Deconstructing Studies on Wellness

In case you haven’t noticed by reading my blog, I read – a whole lot. There is a significant amount of attention within the benefits and HR world on the topic of wellness so I end up reading tons of studies, research, and pretty much anything I can get my hands on. A lot of it is pure crap.

Frankly, most media coverage of health issues are pure sensationalism.

There – I said it! Many wellness articles don’t contain enough facts, don’t provide the source or link to the research, and simply don’t provide information to do anything meaningful with the research.

So let’s deconstruct an article…

I came across this article at Occupational Health & Safety Magazine. The heading sounds good – it would be great if there are available studies that show the wellness reduces absenteeism. It would help with all sorts of business cases. I was excited to read the story. And then I actually read it…

Worksite Health Promotion Program Reduces Absenteeism, According to Study

The health program emphasized low-pressure, low-intensity interventions—geared not only to employees’ individual health risks, but also to their readiness to make lifestyle changes.

My comment: This article does not provide any actual information about what was included in the health program. What is a low-press, low-intensity intervention? Is that an email? Was there some activity like drinking more water? There is no concrete information provided. In the magazine’s defense, they might have limits on the number of words in the story.

Workers participating in a “comprehensive” workplace promotion program had a one-fifth reduction in absenteeism during the first year, reports a study in the April Journal of Occupational and Environmental Medicine, official publication of the American College of Occupational and Environmental Medicine (ACOEM).

My comment: It would be quite useful to a reader if the study was linked or was actually mentioned by name. In order to find the actual study, you have to get access to the April Journal and then read through to find the study they are referencing here.

Led by Maurice A.J. Niessen of the NDDO Institute for Prevention and Early Diagnostics, Amsterdam, the researchers evaluated a Web-based worksite health promotion project at a large Dutch financial services company. The program used a “computerized knowledge-based reasoning system,” which integrated the best available risk prediction equations with research-proven prevention and early diagnostic steps.

My comment: Here we find out that it was some web-based system and a bunch of fancy words. It sounds to me like to was simply a Health Risk Assessment with some follow up actions.

The program emphasized low-pressure, low-intensity interventions—geared not only to employees’ individual health risks, but also to their readiness to make lifestyle changes. Another key feature was assessment of mental health issues leading to burnout, a major cause of work disability in the Netherlands.

Of about 11,250 employees invited, 3,900 enrolled in the program. After one year, the estimated absenteeism rate was approximately four percent for employees who participated in the program versus five percent for nonparticipants. Thus employees participating in the program had a 20 percent reduction in absenteeism in the first year.

My comment: This is where it gets a little interesting.

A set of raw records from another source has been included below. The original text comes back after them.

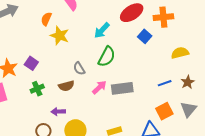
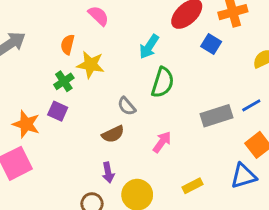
pink arrow: (99, 87) -> (162, 142), moved
gray rectangle: (122, 88) -> (216, 116), moved
green cross: (37, 89) -> (64, 81), moved
purple arrow: (58, 112) -> (108, 173), turned -88

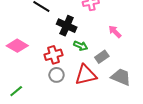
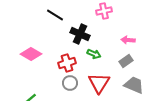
pink arrow: (115, 32) -> (128, 40), turned -40
gray rectangle: (102, 57) -> (126, 61), moved
red triangle: (86, 75) -> (99, 83), turned -45

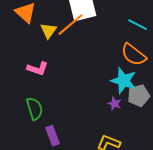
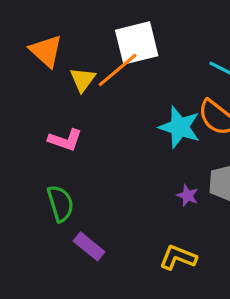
cyan star: (124, 81) -> (180, 127), moved
purple rectangle: (53, 136) -> (89, 246), turned -30

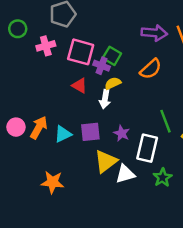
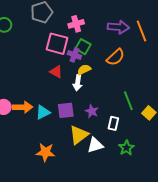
pink cross: (46, 46) -> (76, 24), moved
orange arrow: (39, 128) -> (23, 107), turned 60
white rectangle: (147, 148) -> (113, 123), size x0.6
orange star: (52, 182) -> (45, 152), moved

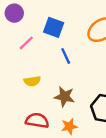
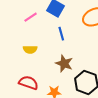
brown star: (65, 97) -> (64, 63), moved

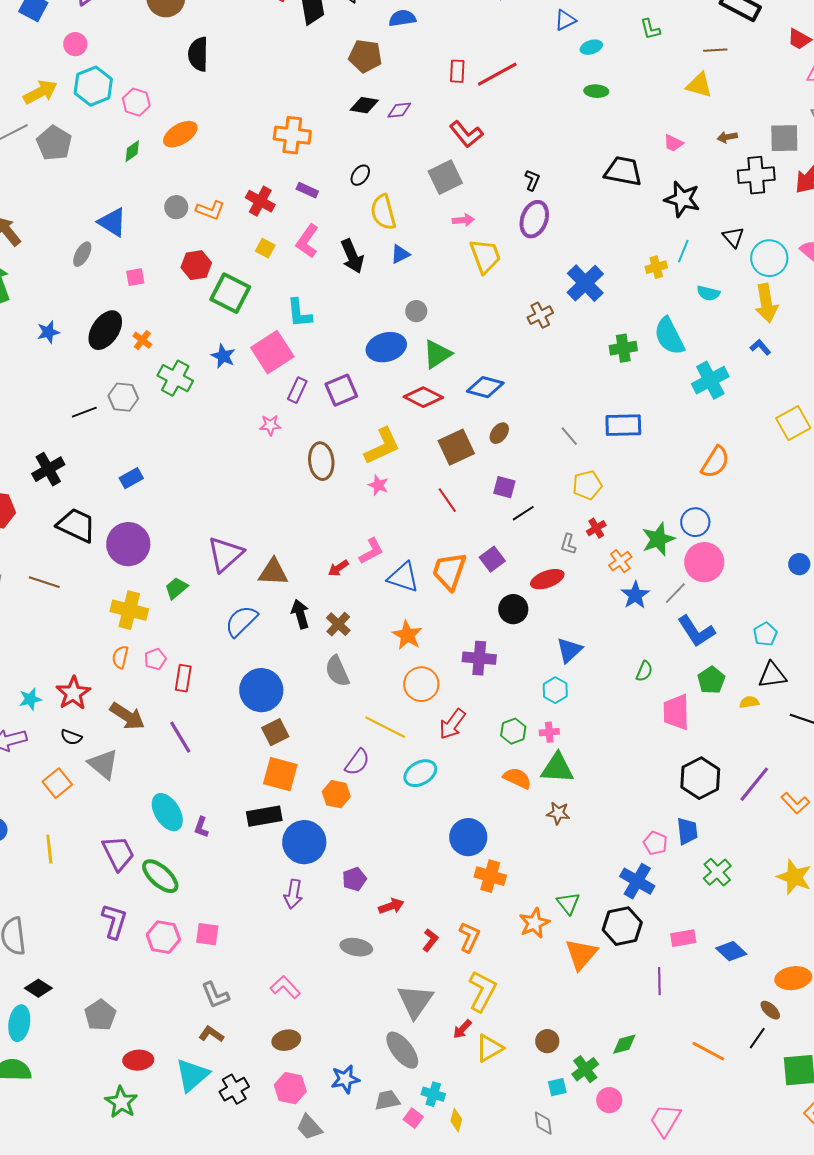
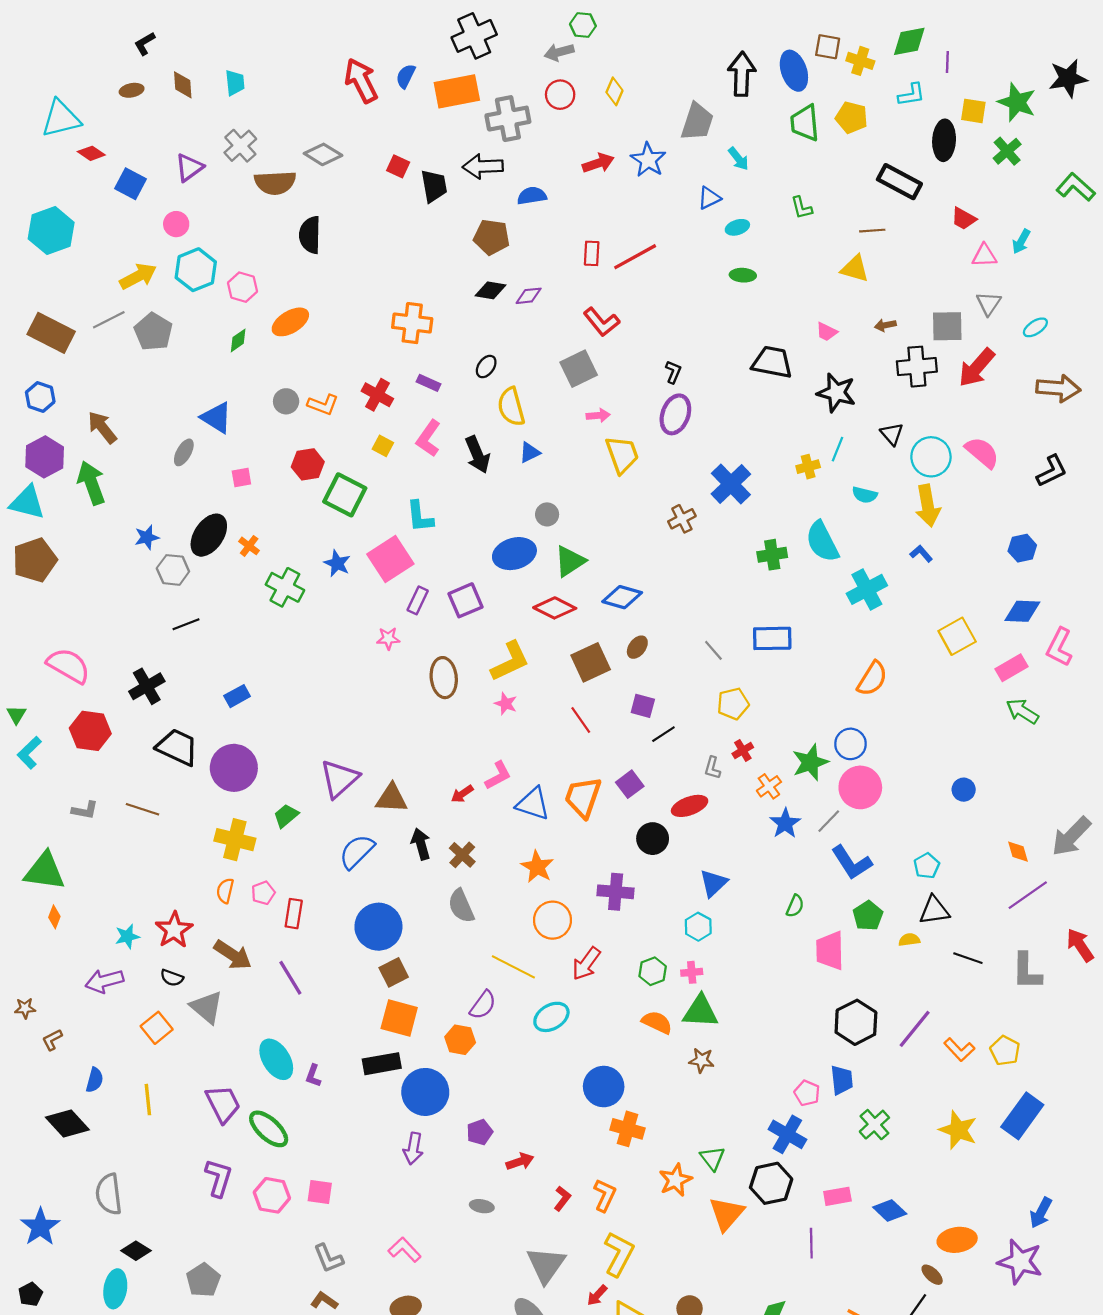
gray hexagon: (123, 397) -> (173, 570), moved
gray ellipse: (356, 947) -> (482, 1206), size x0.7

  1. If you look at the numbers, the participation rate was 30% – an interesting  data point in wellness programs since they rarely have high participation.
  2. The “estimated” absenteeism rate was 4% for participants and 5% for non-participants. This is interesting because the results are estimated – not any definitive hard measure of absenteeism. Also, the results were only 1% different – it would have been more useful if there was an estimated absenteeism rate for the groups prior to and then after their participation.
  3. The absenteeism rate looks off.  The usual calculation is something like days lost/days worked = absenteeism rate. If you back into the 4 or 5%, assuming a 260 day work year (which is probably high for the Netherlands), you end up with the rough result that employees were absent 10.4 days if they were on the wellness program or 13 days if they were not on the program. What the heck!? What did they include in the absenteeism calculation – probably not just sick days – unless culturally individuals in the Netherlands take significantly more sick days than in the US. The number just seems absurdly high. 

A growing number of companies are interested in workplace health promotion programs, with the goal of reducing health risk factors that lead to illness and lost job productivity. Studies of previous programs haven’t consistently shown reduced rates of absenteeism.

My comment: The author does get points here for mentioning that studies of previous programs haven’t consistently shown reduced rates. It would be interesting to pull together all of the published studies and do an in-depth analysis of the data to make an actual determination of whether or not these programs work and if so, what aspects of them work. (Hint, Hint for any PhDs that need a research topic)

The comprehensive worksite health promotion program evaluated in the new study led to a significant drop in absenteeism rates, the authors said. Niessen and colleagues speculate that the program may have improved employees’ psychological well-being or stress levels—perhaps as a result of making healthy lifestyle changes or getting help with mental health problems.


The moral of the story: don’t take articles about studies at face value.

Always go back to the source and read the information directly from the author. The media does not always pull the correct conclusion from studies.